* _WHAT IS REQUIRED_:
Give again, word for word, every line in the entries below from the line with "right elbow: (230, 209)" up to and including the line with "right back paw: (148, 259)", and no other line.

+++

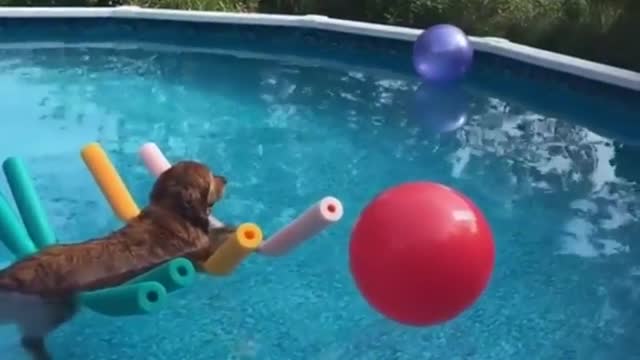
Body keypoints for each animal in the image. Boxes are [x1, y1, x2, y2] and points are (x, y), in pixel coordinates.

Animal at [0, 161, 236, 360]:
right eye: (211, 176)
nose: (225, 178)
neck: (171, 213)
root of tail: (9, 276)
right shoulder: (197, 251)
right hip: (57, 309)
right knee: (30, 339)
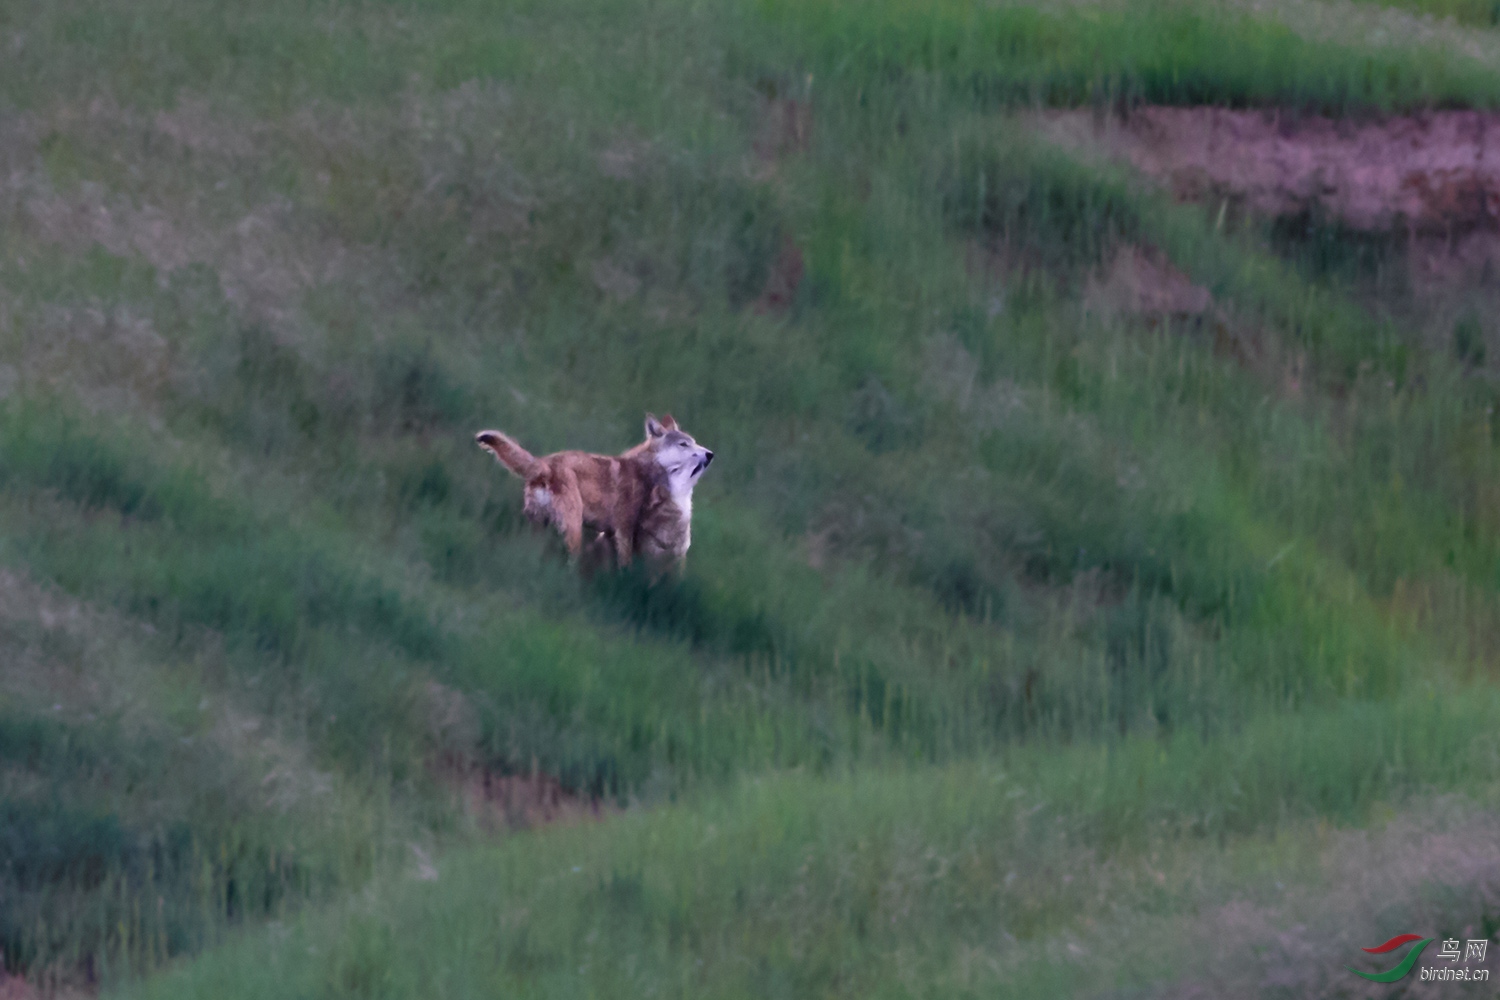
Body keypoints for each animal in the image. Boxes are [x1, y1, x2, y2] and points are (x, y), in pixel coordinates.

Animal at [480, 413, 714, 569]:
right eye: (684, 444)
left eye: (694, 443)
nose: (710, 454)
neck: (644, 470)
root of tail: (545, 465)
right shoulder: (624, 530)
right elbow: (625, 564)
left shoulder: (611, 533)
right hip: (574, 529)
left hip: (539, 526)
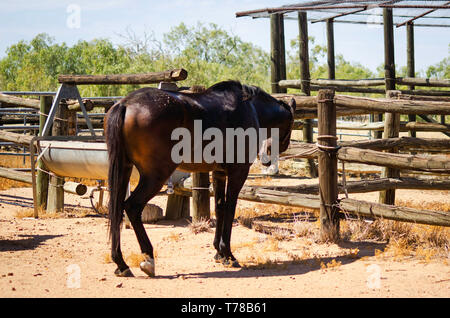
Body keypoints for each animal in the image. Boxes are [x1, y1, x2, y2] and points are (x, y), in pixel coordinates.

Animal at [105, 80, 296, 278]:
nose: (268, 158)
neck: (250, 107)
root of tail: (125, 103)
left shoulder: (219, 173)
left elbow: (220, 208)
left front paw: (219, 253)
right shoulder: (238, 172)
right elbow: (230, 209)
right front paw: (228, 254)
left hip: (124, 169)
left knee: (116, 209)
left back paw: (121, 264)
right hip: (155, 176)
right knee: (132, 207)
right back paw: (148, 259)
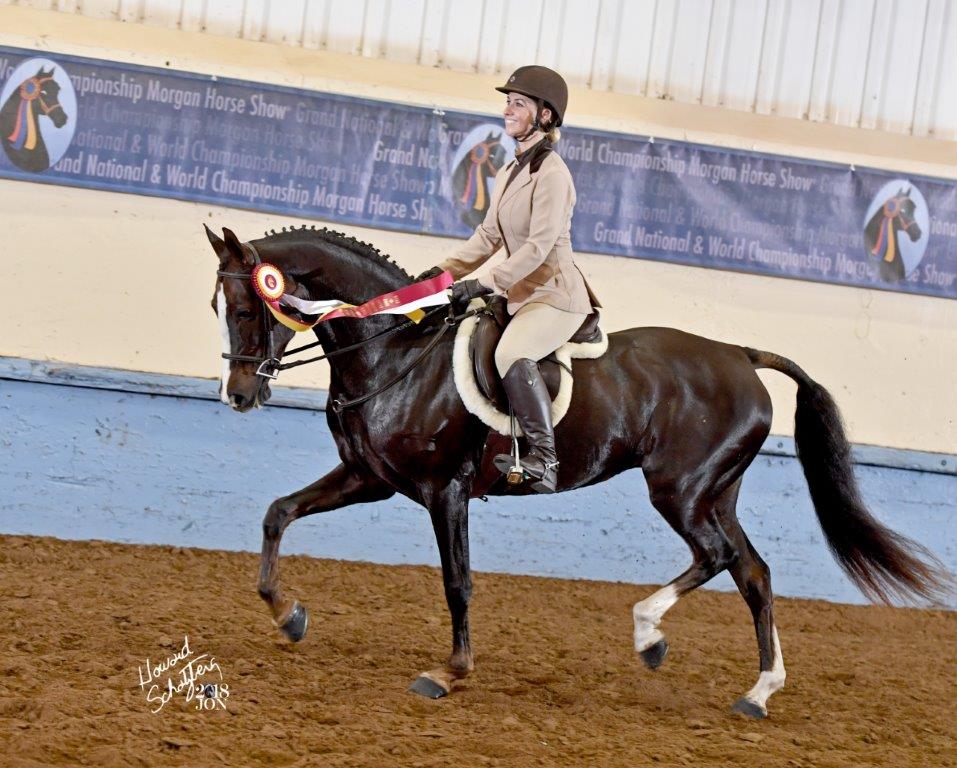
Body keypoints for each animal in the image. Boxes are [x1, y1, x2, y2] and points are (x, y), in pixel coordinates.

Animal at [206, 224, 948, 718]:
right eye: (222, 309)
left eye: (247, 309)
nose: (238, 396)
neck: (393, 352)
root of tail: (740, 354)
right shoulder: (372, 478)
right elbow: (278, 512)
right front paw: (287, 614)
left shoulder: (445, 492)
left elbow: (457, 583)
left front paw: (450, 671)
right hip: (715, 492)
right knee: (752, 572)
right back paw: (757, 692)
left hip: (679, 491)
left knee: (715, 558)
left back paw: (650, 634)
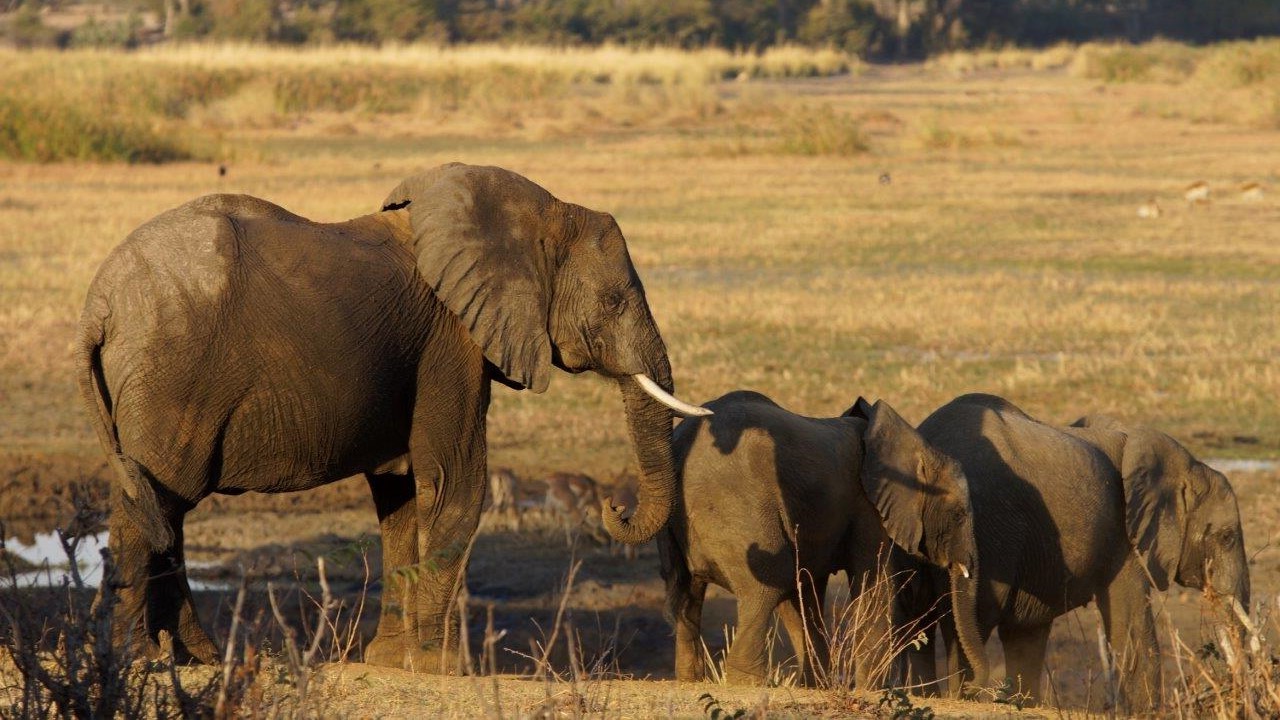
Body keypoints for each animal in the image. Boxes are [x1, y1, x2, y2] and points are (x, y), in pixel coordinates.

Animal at [77, 161, 711, 666]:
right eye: (614, 302)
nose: (615, 506)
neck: (539, 211)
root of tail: (99, 302)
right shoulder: (449, 341)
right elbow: (455, 480)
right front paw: (440, 667)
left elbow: (399, 493)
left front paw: (388, 659)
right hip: (172, 377)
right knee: (153, 507)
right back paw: (137, 660)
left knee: (161, 509)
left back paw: (195, 658)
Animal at [655, 389, 983, 686]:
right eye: (958, 515)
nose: (975, 684)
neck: (913, 444)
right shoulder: (866, 506)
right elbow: (871, 580)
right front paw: (871, 689)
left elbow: (807, 589)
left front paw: (818, 685)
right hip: (737, 506)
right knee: (768, 584)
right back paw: (748, 682)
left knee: (689, 591)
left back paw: (691, 679)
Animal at [911, 392, 1249, 707]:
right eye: (1227, 537)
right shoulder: (1122, 533)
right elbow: (1132, 626)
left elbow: (1026, 631)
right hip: (992, 529)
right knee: (973, 619)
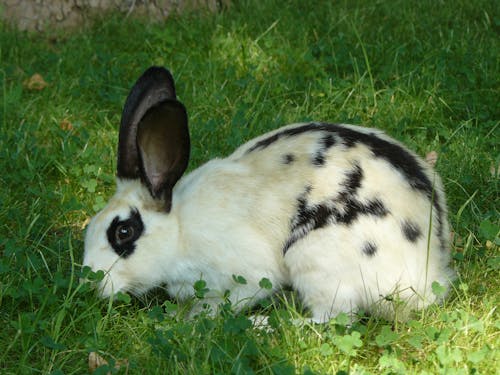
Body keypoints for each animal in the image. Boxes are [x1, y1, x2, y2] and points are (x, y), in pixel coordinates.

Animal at [84, 65, 456, 324]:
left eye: (123, 231)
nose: (92, 283)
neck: (179, 230)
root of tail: (428, 274)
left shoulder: (247, 274)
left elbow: (234, 298)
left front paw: (195, 318)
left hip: (315, 261)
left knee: (331, 319)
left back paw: (265, 324)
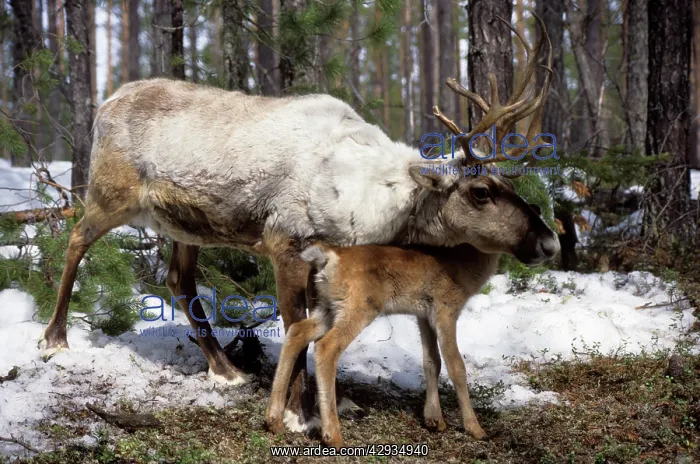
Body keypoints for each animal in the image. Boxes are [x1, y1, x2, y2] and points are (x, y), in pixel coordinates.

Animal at [40, 14, 554, 432]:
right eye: (480, 191)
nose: (548, 241)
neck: (372, 203)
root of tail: (106, 103)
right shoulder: (285, 245)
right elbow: (296, 330)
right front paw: (298, 413)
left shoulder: (322, 264)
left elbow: (312, 331)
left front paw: (333, 404)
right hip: (111, 194)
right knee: (76, 238)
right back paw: (55, 340)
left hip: (187, 224)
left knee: (177, 279)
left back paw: (226, 370)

+++

* _EXERCISE ANSWER_:
right elbow: (230, 209)
right front paw: (228, 254)
left hip: (124, 169)
left knee: (116, 209)
left back paw: (121, 264)
right hip: (155, 176)
right knee: (132, 207)
right back paw: (148, 259)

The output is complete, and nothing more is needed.